Forever Family: we see what we expect to see

All in all, these kids of ours are pretty awesome.  They’re funny, polite (especially to other people), responsible, good natured…there’s only one question we hear from folks more often than the compliment that we’ve got great kids.

“Are they biological sister and brother?”

I honestly didn’t get this at first and truth be told it still perplexes me.  T-man and Bear didn’t come home together, which is the first and most obvious sign of adopting siblings, so this isn’t a timing thing.  Their skin tones and body types are different enough that you’d think it would give people pause, and yet we get this question a lot.  This is how the conversation usually goes.

“You have such great kids!”

“Thank you!”

“I hope you don’t mind my asking, but are they biological sister and brother?”

“No, they aren’t.”

Really??  I’ve always thought they were.”

“They’re not, but we get that question a lot.”

“But they look so much alike!”

By this point I feel like I’m fighting a losing battle and it’s time to wrap it up.  Sometimes I comment that a lot of people agree they do look alike, sometimes I mention that their birthmothers had similar traits…sometimes I simply smile and deflect.  It depends on my mood, I guess.

But here’s the thing:  I don’t see it.  Not the great kids part, they really are great kids, but the resemblance?  Beyond some basic physical traits T-man and Bear have in common, I just can’t see it.

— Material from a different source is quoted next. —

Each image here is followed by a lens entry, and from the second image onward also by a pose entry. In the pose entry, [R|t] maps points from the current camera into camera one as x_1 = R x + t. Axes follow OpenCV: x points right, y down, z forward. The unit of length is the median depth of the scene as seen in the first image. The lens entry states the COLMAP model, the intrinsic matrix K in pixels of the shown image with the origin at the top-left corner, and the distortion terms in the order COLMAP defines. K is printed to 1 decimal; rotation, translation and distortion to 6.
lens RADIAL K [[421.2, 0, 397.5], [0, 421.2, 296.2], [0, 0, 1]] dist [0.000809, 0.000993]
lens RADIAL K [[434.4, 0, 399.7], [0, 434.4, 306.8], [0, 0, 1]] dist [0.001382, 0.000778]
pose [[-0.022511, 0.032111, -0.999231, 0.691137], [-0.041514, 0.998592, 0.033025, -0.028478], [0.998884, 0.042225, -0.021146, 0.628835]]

The most persuasive argument for this perception is probably the fact that both kids are tall for their age, but other than that?  Well, let’s take a look.

The first thing that comes to mind is that they’re both biracial, but that doesn’t mean they look the same.  It’s not just that one child is darker than the other; they have different skin tones altogether.  Bear’s skin ranges from a light tan with honey undertones in winter to a richer almond in the summer.  T-man’s base color is a darker walnut that browns to a beautiful espresso in the summer.  I don’t mean to sound nitpicky, but it matters.  My kids may both be biracial, but they’re distinctly different.

If I step back from focusing on skin color, I see two entirely distinct body types.  T-man is long and lanky, a young man with sinewy muscles and a bright smile.  Bear has grown almost as tall as her brother, but she’s strong and sturdy with powerful muscles on her frame.  There’s no mistaking one for the other, that’s for sure.

Then I look closer…at face shape, eyes, eyebrows, ears, foreheads, noses…and still, I get nothing.  I see the tiny things that make each child uniquely themselves.

So this reaction where most everyone is stunned to learn T-man and Bear aren’t related biologically?  I figure it’s one of two things: either people are seeing something I simply can’t, or they see what they expect to see.  It’s an interesting puzzle, and it makes me wonder what my own expectations make me see in other families.

6 thoughts on “Forever Family: we see what we expect to see

  1. I love this look at a mother’s discerning eye. My three children are biological siblings, and people are always saying they look exactly alike. I don’t see it. I see all the things that make them unique, and I can pick out different traits from various relatives in each of them. ❤

    Liked by 1 person

    • I’m so grateful to hear that biological moms feel like this, too! And I never looked at it as being a mom thing — seeing their individuality, which is my natural inclination. Thanks for reading!


  2. I’m smiling so big. Oh, Laura, I can totally see it. Not like twins, but as alike as my kids look, any two of them, who might share both parents or just one. At least, that’s what I’m told. I don’t think any of them look particularly alike, cause they’re my kids. I rarely think my kids look like me, but sometimes I’ll snap a photo and gasp at how much they do. And there’s more to looks than genetics, I often think your daughter looks like you. Something in the eyes, the smile, the expressions, the chin. Now, I’m just random lady on the internet, so I can only imagine how much they look/act/express like you in person. I have actual real life friends with adopted children, and there’s something to it. Maybe how married people start to look alike over the years…
    But, because we’re the mommies, we see our kids each as these totally different snowflakes.
    Also, people ask dumb questions a lot, like, “Are you sure your kids are only 14 months apart?” YES, I’M SURE! 😛
    Why does it matter to people, I wonder? I hope they’re just trying to show interest 🙂

    Liked by 1 person

    • So many people have commented that I figure it must be there and simply sits in my blind spot. You’re right, it’s the special snowflake vision, I suppose. 😉 I’m dying at the 14 months apart question…well, DUH…would you like to see the ultrasounds?? Lawd…


  3. You remind me of a friend who has a step-son, Larry. People always say Larry looks exactly like his mother (i.e. his step mum) and not at all like his father. This is from people who don’t know that my friend is a stepson. I guess seeing people together makes people see similarities that may not be there?

    Liked by 1 person

    • Maybe so…maybe part of it is also the impression they give off since they’re so clearly sibling-ish. (They probably get along better than most, at least for right now.) Thanks for sharing!